Zur Beurteilung der Frage nach dem Bedarf für das Werk
Kaiseraugst waren auch die Kantone um ihre Meinung gebeten worden. In einer wachsenden Anzahl von Kantonen unterliegen solche Stellungnahmen der Volksabstimmung. Nach Schaffhausen hat Neuenburg eine entsprechende Erweiterung der Volksrechte als zweiter Kanton eingeführt. In Zürich stellte der Kantonsrat einer weitergehenden Initiative als Gegenvorschlag die Einführung des obligatorischen Referendums über kantonale Stellungnahmen zu Atomenergiefragen gegenüber. Die Initianten zogen ihr Begehren zurück und der Souverän hiess den Gegenvorschlag mit 95 121 Ja : 69 404 Nein gut
[30]. Volksinitiativen gleichlautenden Inhalts wurden im Berichtsjahr auch in den Kantonen Luzern und St. Gallen lanciert und in der Waadt bereits eingereicht. Im Kanton Freiburg scheiterte eine entsprechende Initiative hingegen an der erforderlichen Unterschriftenzahl. Die bernische SP lancierte eine Volksinitiative, welche die Einführung des fakultativen Referendums für Stellungnahmen zu Atomfragen vorsieht
[31].
[29] BBl, 1979, II, S. 837 f.; TA, 172, 27.7.79; NZZ, 274, 24.11.79 ; Bund, 299, 21.12.79. Zur Prognose siehe auch TA, 201, 31.8.79; NZZ, 255, 2.1 1.79. Standesinitiative von BS: Verhandl.
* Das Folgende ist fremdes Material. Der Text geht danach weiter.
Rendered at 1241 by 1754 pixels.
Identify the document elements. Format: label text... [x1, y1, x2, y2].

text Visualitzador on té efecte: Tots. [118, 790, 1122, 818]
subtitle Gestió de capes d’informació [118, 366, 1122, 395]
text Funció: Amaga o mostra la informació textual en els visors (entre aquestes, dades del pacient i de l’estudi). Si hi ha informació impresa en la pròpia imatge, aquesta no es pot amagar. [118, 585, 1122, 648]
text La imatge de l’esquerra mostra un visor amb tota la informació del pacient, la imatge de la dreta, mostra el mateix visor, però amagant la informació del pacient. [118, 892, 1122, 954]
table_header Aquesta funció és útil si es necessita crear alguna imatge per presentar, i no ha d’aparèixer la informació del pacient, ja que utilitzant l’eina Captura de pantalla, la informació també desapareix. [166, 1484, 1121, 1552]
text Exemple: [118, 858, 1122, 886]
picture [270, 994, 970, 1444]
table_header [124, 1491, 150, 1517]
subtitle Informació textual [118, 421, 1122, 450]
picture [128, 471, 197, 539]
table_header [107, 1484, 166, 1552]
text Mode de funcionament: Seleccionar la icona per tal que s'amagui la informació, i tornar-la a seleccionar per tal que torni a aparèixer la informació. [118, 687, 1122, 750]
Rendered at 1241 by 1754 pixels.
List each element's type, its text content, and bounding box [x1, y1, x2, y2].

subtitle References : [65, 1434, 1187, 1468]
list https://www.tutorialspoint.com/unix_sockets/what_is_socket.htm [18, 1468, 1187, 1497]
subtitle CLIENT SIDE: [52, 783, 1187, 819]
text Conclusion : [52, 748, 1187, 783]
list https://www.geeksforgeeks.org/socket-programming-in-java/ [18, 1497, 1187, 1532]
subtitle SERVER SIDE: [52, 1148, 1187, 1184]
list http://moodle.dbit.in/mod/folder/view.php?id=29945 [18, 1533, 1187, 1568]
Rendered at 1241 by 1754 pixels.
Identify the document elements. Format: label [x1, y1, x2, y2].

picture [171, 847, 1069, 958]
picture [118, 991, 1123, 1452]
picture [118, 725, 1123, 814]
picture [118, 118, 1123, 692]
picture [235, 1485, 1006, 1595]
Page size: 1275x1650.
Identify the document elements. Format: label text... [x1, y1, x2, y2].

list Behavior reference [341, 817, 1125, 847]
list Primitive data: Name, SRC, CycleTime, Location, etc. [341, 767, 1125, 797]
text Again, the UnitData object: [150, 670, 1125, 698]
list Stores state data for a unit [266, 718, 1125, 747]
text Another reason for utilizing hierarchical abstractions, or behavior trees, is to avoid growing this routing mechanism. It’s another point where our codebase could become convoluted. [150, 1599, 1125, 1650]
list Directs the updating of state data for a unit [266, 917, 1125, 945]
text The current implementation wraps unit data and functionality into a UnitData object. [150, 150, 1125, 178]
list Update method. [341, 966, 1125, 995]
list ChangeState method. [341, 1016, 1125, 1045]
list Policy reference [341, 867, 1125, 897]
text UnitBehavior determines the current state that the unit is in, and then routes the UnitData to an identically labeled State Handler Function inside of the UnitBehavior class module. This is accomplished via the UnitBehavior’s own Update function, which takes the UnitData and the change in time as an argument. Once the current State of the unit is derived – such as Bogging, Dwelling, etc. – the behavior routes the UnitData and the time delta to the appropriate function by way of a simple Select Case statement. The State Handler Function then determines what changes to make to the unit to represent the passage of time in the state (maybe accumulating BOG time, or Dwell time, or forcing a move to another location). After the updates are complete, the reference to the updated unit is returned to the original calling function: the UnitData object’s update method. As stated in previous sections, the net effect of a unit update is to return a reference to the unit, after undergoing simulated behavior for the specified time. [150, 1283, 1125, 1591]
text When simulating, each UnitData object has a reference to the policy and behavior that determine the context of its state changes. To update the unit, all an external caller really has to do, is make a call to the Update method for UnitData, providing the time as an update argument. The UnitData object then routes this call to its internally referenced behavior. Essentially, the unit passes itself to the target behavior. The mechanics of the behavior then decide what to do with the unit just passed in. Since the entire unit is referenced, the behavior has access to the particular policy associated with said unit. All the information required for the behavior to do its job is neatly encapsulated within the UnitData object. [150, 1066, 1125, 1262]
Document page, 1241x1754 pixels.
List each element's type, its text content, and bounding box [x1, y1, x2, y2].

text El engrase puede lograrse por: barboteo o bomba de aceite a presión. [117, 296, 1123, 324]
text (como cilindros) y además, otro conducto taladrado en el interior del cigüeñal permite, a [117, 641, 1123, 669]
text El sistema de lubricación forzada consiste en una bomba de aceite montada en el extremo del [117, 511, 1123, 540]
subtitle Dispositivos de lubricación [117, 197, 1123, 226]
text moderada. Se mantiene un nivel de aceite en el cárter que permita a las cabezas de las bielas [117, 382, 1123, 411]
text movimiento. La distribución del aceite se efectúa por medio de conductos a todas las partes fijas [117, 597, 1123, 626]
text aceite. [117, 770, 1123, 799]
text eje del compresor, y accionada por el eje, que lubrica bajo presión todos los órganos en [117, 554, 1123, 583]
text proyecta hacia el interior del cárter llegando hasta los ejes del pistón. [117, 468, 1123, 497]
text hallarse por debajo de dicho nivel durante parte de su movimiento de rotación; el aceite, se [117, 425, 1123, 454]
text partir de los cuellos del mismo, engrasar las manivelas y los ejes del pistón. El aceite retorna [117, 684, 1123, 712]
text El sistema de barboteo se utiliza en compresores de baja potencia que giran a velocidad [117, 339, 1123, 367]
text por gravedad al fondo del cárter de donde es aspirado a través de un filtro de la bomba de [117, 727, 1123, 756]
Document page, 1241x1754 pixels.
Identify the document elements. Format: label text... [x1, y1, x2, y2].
B. vers.. 1979, IV, S. 12; BaZ, 85, 10.4.79; 86, 11.4.79; 148, 28.6.79; 242, 16.10.79; 291, 12.12.79. Der Genfer Grosse Rat verpflichtete seine Regierung zur Einreichung einer Standesinitiative für die Annullierung der Standortbewilligung für das in Verbois (GE) geplante Atomkraftwerk (24 Heures, 256, 3.11.791. Postulat Egli: Amtl. Bull. StR, 1979, S. 579 f.; vgl. auch NZZ, 105, 8.5.79.
[30] Neuenburg: SPJ, 1978, S. 96 ; TLM, 45, 14.2.79 ; NZZ, 41, 19.2.79 (28 000 Ja : 13 421 Nein). Zürich : SPJ, 1978, S.95; NZZ, 157, 10.7.79; 273, 23.11.79 ; Vr, 212, 11.9.79; TA, 281, 3.12.79. In Neuenburg hatten sich die Liberalen und die Freisinnigen. in Zürich die Freisinnigen gegen die Neuerung ausgesprochen.
[31] Luzern: LNN (ddp), 117, 21.5.79. St. Gallen: SGT, 59, 12.3.79; 182, 7.8.79. Waadt: TLM, 183, 2.7.79; 263, 30.9.79 ; 24 Heures, 297, 21.12.79. Freiburg: TLM, 96, 26.4.79 ; Lib., 253, 3.8.79. Bern : TW, 111 , 12.5.79 ; 197, 24.8.79.